The problem we encountered in my last writing was that gnome-clocks
was taking about 300 milliseconds to complete a basic search query. I guess the idea is that if you type “paris” into GNOME Shell you’ll get the time in either Paris, France or one of the Paris’ in the United States. I guess 300 milliseconds wouldn’t be so bad if it didn’t also consume 100% of the CPU during that time.
Thankfully in my career I’ve had plenty of opportunity to work with database search indexes. So I have some practical experience in making that stuff fast(er).
So this morning I put together a small search index which can be generated from the Locations.bin
using the libgweather
API. That search index contains the serialized document form and a series of trigrams for the GWeatherLocation
textual representation. That search index is meant to be static and installed along side Locations.bin
.
Then for search, you take your term list and generate another series of trigrams. The SearchIndex
provides iterators for each of those trigrams to find documents which contain it. So if you line those up with a sorted document list you can create an O(n*m)

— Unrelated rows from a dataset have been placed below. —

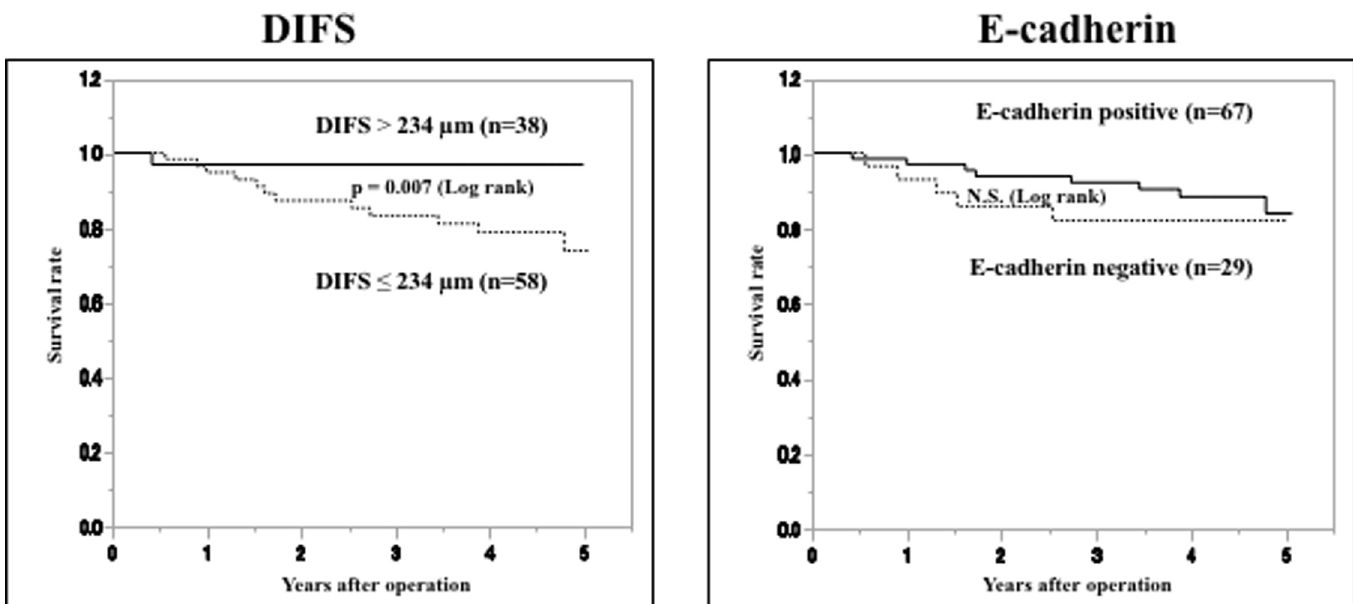
Fig 5. Survival of the patients with gastric cancer. The five-year overall survival of all patients (n = 96) based on the DIFS and on the E-cadherin expression. The Kaplan- Meier survival curve indicates that the five-year overall survival of the patients with a DIFS � 234 μ m was significantly worse than that of the patients with a DIFS > 234 (p = 0.007). E-cadherin expression was not associated with the prognosis.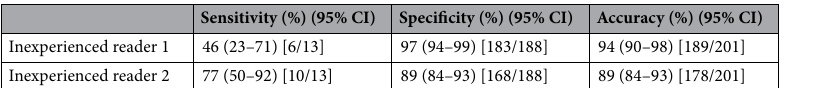
Table 3. Diagnostic performance of newly detected pituitary adenoma on 1 mm DLR MRI, which was not visualised on 3 mm routine MRI. 95% CI = 95% confidence interval, 1 mm DLR MRI = 1 mm slice thickness MRI with deep learning-based reconstruction, 3 mm routine MRI = 3 mm slice thickness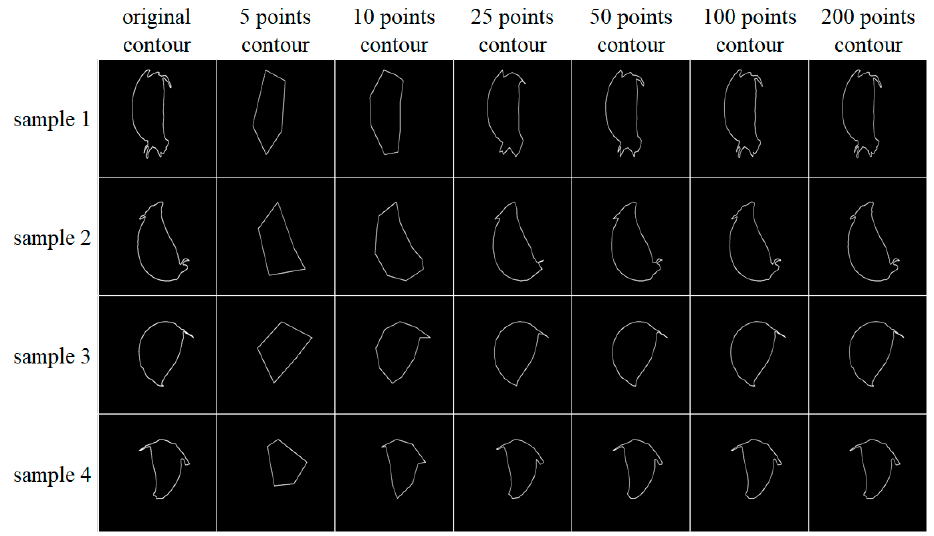
Figure 12. The ability of contour points with different sampling rates to restore the original contour. The matrix shape of the contour point set obtained by the findcontours function of OpenCV is [ n , 2], where n is the number of contour points, and the matrix shape of the contour point set after sampling is [ m , 2], where m is the number of sampling points, and the dimension with length of 2 contains the horizontal and vertical coordinates of each contour point. For the fully connected model discussed in this section, the input of each layer of the model should be a one-dimensional vector, so it is necessary to flatten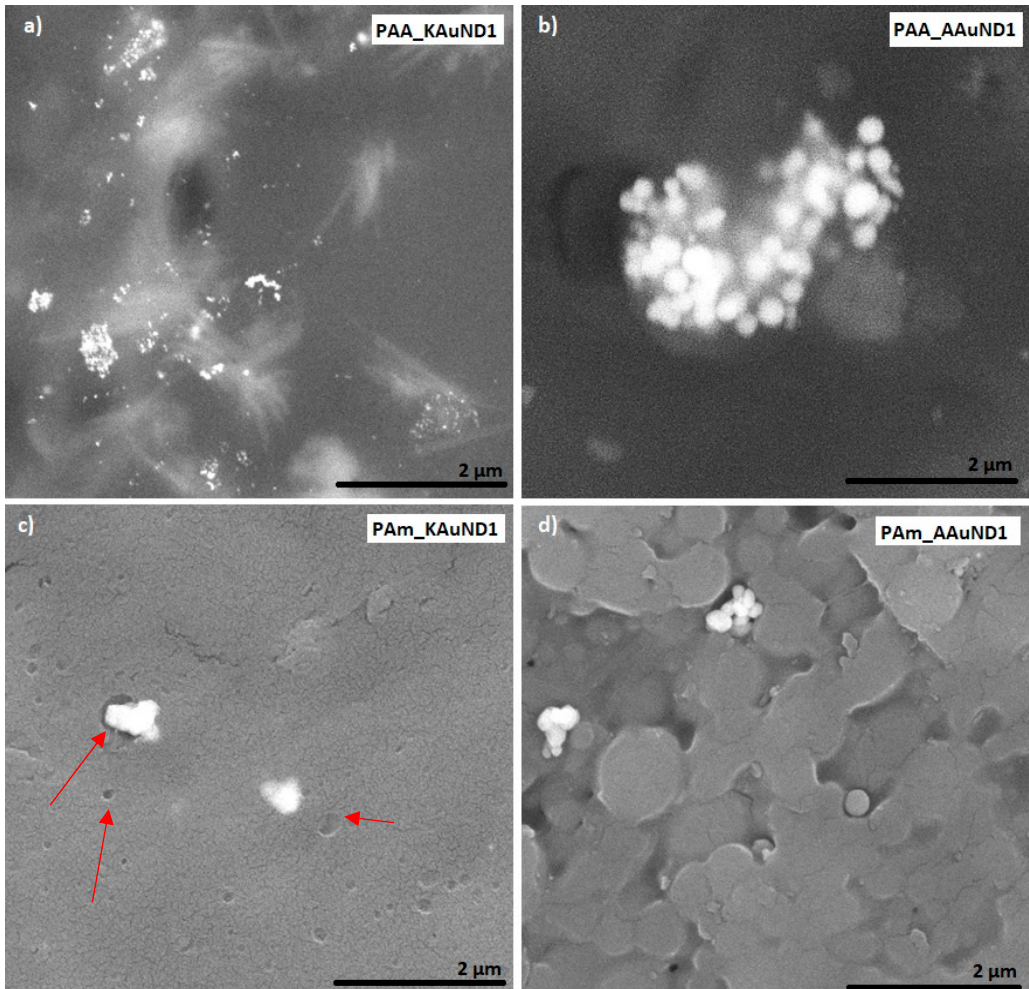
Figure 5. SEM images of prepared polyacrylate-AuNPs’ composites with AuNPs from gold chloride: ( a ) PAA_KAuND1; ( b ) PAA_AAuND1; ( c ) PAm_KAuND1 and ( d ) PAm_AAuND1. The arrows indicate the locations of the microporosity, where AuNPs are located.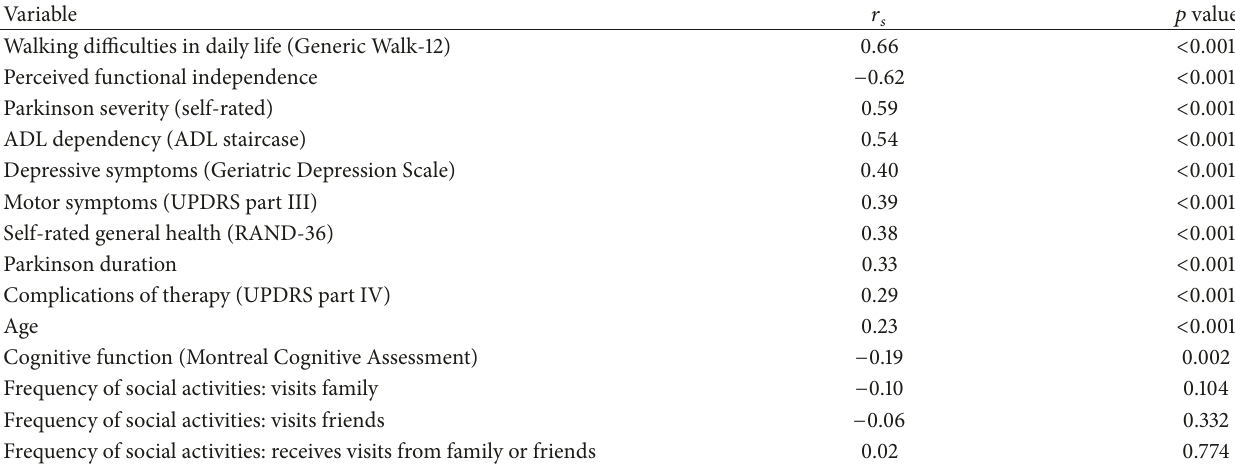
Table 3: Spearman correlations ( 𝑟 𝑠 ) between Parkinson’s disease Activities of Daily Living Scale (PADLS) scores and other variables. Variable 𝑟 𝑠 𝑝 value Walking difficulties in daily life (Generic Walk-12) Perceived functional independence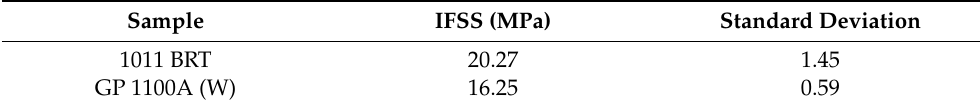
Table 4. IFSS calculation result and standard deviation of the GF and PA6 interface.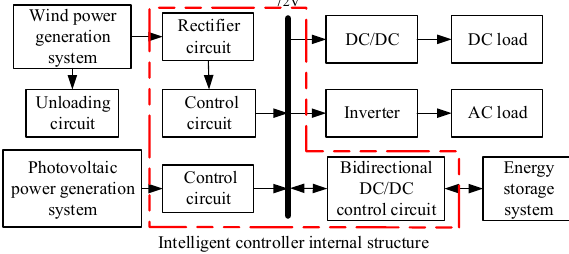
Figure 1. Overall architecture of the power supply system.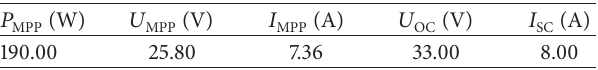
Table 1: Electrical performanceof the NP190GKg PV module under STC.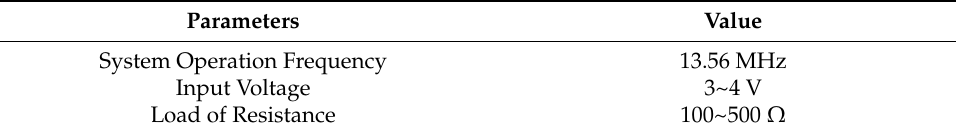
Table 1. System parameters. Table 1. System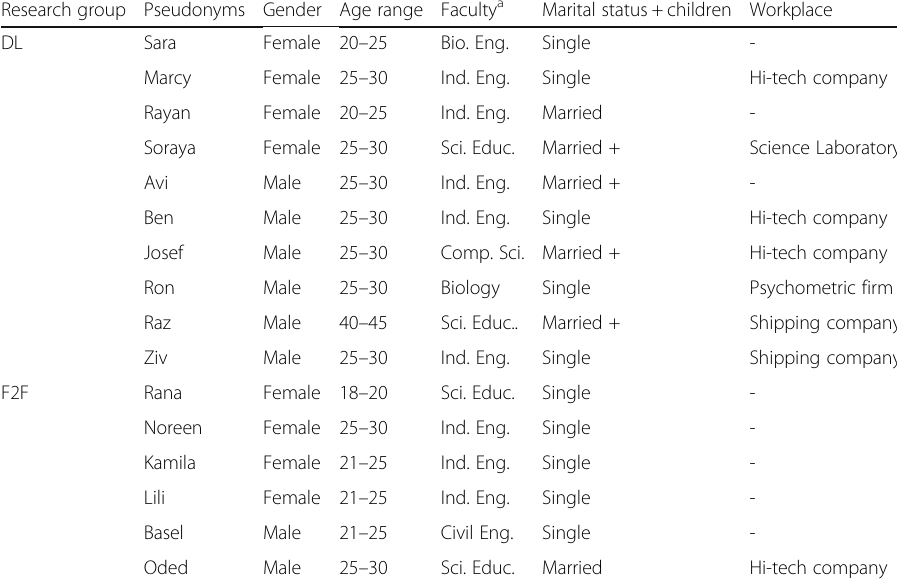
Table 3 Demographic background of F2F and DL science and engineering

worst case iterator across potentially matching documents. In practice you look at a very small subset of the corpus.
As you iterate through those, you do your full termlist matching as you would have previously. Except instead of looking at thousands of entries, you look at just a few.
Long story short, you can go from 100% CPU for 300 milliseconds repeatedly to about 10 milliseconds and it keeps getting faster the more you type.
Once again, without tools like Sysprof and distributions with courage to enable frame-pointers like GNOME OS and Fedora, finding this stuff can be quite nebulous.